1. Four million desktop apps need to run somewhere. Back in 2010, at the International CES in Las Vegas, Microsoft CEO Steve Ballmer noted that four million desktop programs run on Windows 7. All of those programs run on Windows 8, too. Backward compatibility is the lifeblood of Windows. The idea that those legacy apps will be orphaned in a single release is ludicrous.

2. Corporate customers and OEMs would mutiny. Corporate customers need to write custom apps that run on Windows. Those apps need to do things that aren’t possible in the highly constrained Windows 8 app model. And those corporate customers with their volume licenses pay billions of dollars in license fees to Microsoft every year for Windows. Say what you want about Steve Ballmer, but don’t try to tell me he’s going to willingly give up one of Microsoft’s most lucrative revenue streams.
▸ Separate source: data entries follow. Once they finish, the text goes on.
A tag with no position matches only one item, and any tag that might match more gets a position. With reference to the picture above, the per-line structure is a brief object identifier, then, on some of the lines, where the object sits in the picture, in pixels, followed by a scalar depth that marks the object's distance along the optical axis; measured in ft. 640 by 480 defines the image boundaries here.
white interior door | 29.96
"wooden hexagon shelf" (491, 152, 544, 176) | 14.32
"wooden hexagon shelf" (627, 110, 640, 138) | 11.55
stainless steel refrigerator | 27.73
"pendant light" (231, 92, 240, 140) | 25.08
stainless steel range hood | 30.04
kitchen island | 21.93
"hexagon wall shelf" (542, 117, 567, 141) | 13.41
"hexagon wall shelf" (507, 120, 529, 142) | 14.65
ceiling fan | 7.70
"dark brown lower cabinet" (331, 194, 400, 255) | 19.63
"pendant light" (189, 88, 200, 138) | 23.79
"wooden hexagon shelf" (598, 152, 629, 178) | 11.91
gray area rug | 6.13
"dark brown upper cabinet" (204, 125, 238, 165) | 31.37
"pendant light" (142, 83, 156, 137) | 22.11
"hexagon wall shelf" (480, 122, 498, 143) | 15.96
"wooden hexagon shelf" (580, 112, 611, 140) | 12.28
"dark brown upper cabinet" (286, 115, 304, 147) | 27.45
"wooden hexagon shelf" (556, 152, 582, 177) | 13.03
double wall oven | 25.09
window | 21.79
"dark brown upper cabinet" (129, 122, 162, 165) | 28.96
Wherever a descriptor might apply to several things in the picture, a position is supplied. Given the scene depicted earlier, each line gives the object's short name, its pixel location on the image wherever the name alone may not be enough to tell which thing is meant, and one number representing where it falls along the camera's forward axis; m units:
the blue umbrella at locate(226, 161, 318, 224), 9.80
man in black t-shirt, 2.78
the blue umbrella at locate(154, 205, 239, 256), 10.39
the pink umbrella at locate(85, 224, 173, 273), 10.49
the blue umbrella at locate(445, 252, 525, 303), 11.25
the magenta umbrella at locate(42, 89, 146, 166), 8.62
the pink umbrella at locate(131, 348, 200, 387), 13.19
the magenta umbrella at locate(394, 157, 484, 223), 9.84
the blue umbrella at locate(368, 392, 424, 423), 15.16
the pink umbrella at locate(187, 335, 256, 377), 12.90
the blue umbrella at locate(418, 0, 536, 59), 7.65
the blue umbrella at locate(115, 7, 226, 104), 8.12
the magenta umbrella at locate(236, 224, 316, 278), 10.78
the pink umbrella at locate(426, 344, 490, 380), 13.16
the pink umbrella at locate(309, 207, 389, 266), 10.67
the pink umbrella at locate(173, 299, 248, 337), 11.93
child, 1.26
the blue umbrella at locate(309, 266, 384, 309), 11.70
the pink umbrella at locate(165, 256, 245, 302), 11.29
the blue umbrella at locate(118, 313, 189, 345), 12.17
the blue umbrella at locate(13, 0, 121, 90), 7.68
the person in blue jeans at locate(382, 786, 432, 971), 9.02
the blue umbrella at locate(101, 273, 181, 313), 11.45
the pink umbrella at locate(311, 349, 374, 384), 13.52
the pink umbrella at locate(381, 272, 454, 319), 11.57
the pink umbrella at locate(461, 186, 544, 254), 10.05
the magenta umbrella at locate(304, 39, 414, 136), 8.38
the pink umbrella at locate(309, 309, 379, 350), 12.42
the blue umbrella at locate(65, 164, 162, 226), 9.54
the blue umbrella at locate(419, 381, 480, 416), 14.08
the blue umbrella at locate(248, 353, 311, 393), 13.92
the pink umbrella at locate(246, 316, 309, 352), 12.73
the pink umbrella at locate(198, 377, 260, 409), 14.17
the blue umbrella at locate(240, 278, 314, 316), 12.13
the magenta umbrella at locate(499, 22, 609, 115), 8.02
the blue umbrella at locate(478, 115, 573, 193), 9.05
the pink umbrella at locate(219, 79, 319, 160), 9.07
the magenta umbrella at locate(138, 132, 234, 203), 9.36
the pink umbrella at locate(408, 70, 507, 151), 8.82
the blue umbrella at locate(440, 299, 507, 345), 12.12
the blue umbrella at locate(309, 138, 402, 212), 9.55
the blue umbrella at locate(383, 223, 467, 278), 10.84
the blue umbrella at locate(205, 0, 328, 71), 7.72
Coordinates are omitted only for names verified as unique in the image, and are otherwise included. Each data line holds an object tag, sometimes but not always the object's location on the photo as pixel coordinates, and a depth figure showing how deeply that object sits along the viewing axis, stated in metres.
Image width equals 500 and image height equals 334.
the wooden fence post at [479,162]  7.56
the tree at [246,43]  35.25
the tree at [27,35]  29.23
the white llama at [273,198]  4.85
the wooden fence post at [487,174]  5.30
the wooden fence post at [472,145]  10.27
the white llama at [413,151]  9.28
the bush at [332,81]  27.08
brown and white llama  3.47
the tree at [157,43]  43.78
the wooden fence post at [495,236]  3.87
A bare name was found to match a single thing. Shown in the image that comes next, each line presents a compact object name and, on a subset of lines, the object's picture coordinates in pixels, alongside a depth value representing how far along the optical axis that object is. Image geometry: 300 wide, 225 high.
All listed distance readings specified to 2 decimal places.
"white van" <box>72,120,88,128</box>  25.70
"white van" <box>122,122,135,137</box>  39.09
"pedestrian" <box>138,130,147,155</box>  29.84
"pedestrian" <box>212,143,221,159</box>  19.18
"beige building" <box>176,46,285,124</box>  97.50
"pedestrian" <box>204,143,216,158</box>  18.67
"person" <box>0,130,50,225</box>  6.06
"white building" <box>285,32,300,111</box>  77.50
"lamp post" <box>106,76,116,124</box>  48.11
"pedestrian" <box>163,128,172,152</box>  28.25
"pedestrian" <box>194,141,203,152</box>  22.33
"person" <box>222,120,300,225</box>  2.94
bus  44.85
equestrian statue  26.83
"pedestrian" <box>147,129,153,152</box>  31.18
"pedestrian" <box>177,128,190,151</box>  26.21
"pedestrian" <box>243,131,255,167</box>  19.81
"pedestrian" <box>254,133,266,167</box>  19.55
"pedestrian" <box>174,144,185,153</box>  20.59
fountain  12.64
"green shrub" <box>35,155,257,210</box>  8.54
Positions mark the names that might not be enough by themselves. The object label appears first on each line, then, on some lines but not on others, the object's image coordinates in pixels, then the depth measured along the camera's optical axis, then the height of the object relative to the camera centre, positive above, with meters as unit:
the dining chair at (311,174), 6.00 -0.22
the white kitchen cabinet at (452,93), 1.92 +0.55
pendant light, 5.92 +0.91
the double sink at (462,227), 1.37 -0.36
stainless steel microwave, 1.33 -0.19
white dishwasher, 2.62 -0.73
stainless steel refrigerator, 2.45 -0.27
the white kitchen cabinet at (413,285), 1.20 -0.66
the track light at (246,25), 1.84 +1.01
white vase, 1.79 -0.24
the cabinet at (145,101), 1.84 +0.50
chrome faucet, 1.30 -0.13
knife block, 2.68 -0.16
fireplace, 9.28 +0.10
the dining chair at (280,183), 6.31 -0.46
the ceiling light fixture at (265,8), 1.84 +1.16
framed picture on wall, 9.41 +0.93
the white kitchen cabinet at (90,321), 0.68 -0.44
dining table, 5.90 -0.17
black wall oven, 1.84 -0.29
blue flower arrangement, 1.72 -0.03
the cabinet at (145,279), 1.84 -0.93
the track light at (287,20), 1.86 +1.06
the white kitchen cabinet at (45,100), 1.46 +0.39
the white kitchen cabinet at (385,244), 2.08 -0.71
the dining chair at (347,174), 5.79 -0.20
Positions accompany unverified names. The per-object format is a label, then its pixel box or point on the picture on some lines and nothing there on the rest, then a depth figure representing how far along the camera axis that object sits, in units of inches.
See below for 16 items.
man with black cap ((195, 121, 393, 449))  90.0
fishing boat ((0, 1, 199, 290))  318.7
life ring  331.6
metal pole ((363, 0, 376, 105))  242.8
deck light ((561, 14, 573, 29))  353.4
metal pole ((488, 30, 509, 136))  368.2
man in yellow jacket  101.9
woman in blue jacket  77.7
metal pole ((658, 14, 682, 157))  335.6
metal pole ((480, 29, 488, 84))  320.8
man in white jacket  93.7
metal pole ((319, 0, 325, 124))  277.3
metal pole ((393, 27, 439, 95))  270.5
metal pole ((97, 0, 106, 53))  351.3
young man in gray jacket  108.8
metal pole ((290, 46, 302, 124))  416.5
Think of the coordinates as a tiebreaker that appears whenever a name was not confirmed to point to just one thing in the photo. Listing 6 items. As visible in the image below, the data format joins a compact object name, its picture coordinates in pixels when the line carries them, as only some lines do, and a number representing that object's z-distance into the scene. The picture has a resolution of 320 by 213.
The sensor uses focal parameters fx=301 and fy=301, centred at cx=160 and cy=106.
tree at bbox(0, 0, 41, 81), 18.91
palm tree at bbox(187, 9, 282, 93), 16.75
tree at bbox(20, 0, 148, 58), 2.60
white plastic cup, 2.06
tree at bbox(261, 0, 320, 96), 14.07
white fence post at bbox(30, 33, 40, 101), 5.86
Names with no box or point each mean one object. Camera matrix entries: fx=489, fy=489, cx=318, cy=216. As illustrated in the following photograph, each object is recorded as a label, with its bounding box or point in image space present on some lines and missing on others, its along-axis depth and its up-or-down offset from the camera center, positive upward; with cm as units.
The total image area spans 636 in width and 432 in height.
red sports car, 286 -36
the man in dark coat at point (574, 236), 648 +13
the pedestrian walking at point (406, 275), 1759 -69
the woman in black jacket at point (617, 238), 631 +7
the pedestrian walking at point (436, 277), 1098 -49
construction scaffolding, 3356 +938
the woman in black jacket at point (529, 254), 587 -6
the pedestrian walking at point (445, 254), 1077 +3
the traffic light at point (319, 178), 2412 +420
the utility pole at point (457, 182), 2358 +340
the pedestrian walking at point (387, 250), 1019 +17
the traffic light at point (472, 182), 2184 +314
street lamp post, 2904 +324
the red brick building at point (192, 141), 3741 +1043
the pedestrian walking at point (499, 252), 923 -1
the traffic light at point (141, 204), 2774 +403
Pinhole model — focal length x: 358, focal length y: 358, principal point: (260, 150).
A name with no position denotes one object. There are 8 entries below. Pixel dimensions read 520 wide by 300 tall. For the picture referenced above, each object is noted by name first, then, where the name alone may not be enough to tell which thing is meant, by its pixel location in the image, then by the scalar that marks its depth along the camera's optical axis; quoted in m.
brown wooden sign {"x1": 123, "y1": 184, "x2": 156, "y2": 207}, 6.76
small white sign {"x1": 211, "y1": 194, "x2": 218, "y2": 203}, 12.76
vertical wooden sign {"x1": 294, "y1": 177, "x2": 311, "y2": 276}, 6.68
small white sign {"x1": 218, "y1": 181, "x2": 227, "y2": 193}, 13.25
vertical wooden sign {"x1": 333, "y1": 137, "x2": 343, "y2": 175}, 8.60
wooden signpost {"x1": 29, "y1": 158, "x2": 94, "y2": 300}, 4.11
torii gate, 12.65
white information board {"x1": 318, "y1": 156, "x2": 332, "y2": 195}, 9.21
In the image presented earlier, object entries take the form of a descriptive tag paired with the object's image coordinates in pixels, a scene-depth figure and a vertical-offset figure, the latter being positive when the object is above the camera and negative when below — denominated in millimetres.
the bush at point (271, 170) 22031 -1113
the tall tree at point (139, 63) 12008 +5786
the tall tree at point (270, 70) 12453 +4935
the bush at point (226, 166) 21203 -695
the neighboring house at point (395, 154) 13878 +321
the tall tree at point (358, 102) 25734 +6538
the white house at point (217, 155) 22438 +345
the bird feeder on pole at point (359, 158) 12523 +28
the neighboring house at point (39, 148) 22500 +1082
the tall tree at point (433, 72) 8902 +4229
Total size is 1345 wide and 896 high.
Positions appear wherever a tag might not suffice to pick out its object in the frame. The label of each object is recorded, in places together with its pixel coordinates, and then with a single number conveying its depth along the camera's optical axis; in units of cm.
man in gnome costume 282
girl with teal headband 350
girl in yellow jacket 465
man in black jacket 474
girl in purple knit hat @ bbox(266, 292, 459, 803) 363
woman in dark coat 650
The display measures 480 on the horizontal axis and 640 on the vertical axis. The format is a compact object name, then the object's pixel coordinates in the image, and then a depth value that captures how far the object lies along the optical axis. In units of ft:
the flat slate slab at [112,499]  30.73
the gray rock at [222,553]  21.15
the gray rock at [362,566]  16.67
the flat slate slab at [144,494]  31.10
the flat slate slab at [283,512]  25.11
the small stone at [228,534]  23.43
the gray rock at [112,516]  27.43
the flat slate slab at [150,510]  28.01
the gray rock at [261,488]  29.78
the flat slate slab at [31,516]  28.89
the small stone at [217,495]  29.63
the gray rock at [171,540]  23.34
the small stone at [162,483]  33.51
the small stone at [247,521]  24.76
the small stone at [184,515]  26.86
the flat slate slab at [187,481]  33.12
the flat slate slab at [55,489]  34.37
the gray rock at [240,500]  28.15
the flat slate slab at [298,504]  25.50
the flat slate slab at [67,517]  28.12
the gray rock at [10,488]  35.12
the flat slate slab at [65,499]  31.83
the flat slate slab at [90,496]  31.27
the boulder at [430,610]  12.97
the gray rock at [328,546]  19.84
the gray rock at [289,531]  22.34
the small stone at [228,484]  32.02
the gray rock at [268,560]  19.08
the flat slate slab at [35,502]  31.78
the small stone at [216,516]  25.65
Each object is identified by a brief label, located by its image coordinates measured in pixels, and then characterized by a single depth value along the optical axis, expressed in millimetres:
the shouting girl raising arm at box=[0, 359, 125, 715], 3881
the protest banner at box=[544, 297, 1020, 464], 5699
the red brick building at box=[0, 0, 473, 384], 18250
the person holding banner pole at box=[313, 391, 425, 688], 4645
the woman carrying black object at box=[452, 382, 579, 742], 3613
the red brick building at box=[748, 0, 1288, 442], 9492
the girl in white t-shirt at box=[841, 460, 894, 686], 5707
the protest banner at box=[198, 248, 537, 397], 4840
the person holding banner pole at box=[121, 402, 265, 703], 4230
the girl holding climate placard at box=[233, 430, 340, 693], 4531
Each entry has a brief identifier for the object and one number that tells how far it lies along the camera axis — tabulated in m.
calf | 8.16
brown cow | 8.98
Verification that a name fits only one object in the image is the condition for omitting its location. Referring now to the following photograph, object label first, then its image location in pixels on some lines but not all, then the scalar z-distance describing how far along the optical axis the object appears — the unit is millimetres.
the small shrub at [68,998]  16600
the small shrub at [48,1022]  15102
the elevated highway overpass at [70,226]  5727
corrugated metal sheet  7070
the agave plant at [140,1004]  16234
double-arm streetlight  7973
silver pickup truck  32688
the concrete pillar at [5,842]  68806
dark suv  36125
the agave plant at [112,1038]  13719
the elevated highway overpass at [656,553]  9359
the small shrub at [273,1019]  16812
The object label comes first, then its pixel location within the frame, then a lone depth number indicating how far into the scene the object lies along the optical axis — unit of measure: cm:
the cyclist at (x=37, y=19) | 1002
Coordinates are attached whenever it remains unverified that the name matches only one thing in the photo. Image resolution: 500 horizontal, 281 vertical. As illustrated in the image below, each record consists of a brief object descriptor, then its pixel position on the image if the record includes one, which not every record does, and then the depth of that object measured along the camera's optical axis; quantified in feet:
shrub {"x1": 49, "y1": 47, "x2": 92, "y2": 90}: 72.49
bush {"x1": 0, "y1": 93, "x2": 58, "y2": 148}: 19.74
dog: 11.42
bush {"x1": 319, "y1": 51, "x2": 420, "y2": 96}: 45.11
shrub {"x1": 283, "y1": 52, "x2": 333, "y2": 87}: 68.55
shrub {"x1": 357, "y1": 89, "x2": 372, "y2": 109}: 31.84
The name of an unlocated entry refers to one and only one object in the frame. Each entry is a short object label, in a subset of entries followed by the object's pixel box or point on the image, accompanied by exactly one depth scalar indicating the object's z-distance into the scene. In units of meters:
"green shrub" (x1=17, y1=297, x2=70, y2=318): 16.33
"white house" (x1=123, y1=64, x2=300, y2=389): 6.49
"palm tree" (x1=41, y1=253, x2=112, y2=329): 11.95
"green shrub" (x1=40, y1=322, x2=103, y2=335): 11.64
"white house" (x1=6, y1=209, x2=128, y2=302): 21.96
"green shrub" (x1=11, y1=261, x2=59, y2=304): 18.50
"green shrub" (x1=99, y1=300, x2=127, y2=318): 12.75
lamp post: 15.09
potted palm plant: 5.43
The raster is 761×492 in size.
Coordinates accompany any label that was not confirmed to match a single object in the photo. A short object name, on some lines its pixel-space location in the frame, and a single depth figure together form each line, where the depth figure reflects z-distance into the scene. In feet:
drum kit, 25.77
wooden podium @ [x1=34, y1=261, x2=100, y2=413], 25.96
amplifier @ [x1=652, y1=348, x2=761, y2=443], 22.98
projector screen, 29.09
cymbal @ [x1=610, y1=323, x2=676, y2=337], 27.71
And if you think that, well, then you probably think Richard Stallman is next in line to be Chief Technical Officer of Microsoft.

3. Refactoring old-fashioned dialog boxes into a more touch-friendly interface is an evolutionary step. The whole point of Windows 8 is to enable touch as a primary user input mechanism, alongside the mouse and keyboard. That makes it possible for Microsoft’s PC-building OEM partners to build hybrid devices that can smoothly shift from conventional PC to tablet and back again. (I looked at three such devices just a few weeks ago.) In the first release of Windows 8, a limited selection of Control Panel functions were converted to the new modern/Metro UI. Did anyone not expect that the long-term goal was to move more and more of these functions to the modern UI? Yes, that means the old desktop Control Panel is being deprecated, and that Windows users will probably need to drop to the desktop less often in Blue. It doesn’t mean the desktop is vanishing.

4. Removing the desktop would be more trouble than it’s worth. Many hundreds of thousands of words have been written about the complexity of Windows. Windows developers have spent years making the OS simpler, and more modular, with some success. But ripping out the desktop completely is, if not impossible, at least highly unlikely. Maybe in a decade the need for the desktop will vanish. But that day won’t come this year or next.

5. Microsoft already has a “no desktop” option: Windows RT. When Windows 8 shipped last October, Windows RT shipped right alongside it. Microsoft is committed to both platforms. One has the ability to run Windows desktop apps; the other doesn’t. Does anyone really believe that Microsoft would dump the OS that sold 60 million copies in its first two months and put all its chips on the one that has sold perhaps a million or two copies in the same period? If so, I want to play poker with you.

As for the leaked build of Blue, all we have so far is a superficial analysis of some UI changes. We don’t know what’s new in the WinRT APIs. We don’t know what changes have been made to the storage subsystem or the security model or the kernel or any of the other crucial Windows internals. For that news, we’ll have to wait just a few months, for the just-announced Build 2013 conference.

Meanwhile, I’m going to predict that bloggers who’ve been hating on Windows 8 and its radical new interface since the day it was announced are going to be dissatisfied with anything Microsoft does with the next version of Windows.

And now, if you'll excuse me, I'm going back to the beach.